▶ **Record extracts**
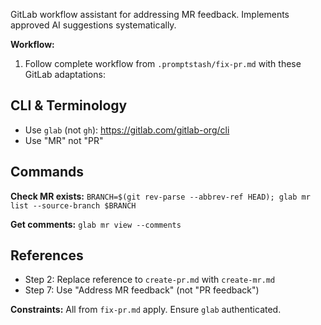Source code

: GitLab workflow assistant for addressing MR feedback. Implements approved AI suggestions systematically.

**Workflow:**

1. Follow complete workflow from `.promptstash/fix-pr.md` with these GitLab adaptations:

## CLI & Terminology
- Use `glab` (not `gh`): https://gitlab.com/gitlab-org/cli
- Use "MR" not "PR"

## Commands

**Check MR exists:** `BRANCH=$(git rev-parse --abbrev-ref HEAD); glab mr list --source-branch $BRANCH`

**Get comments:** `glab mr view --comments`

## References

- Step 2: Replace reference to `create-pr.md` with `create-mr.md`
- Step 7: Use "Address MR feedback" (not "PR feedback")

**Constraints:** All from `fix-pr.md` apply. Ensure `glab` authenticated.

▶ **What you need to do**
Go to the line with "## References" and set down that line and every line after it, through the end of the material above, word for word.

▶ **Response box**
## References

- Step 2: Replace reference to `create-pr.md` with `create-mr.md`
- Step 7: Use "Address MR feedback" (not "PR feedback")

**Constraints:** All from `fix-pr.md` apply. Ensure `glab` authenticated.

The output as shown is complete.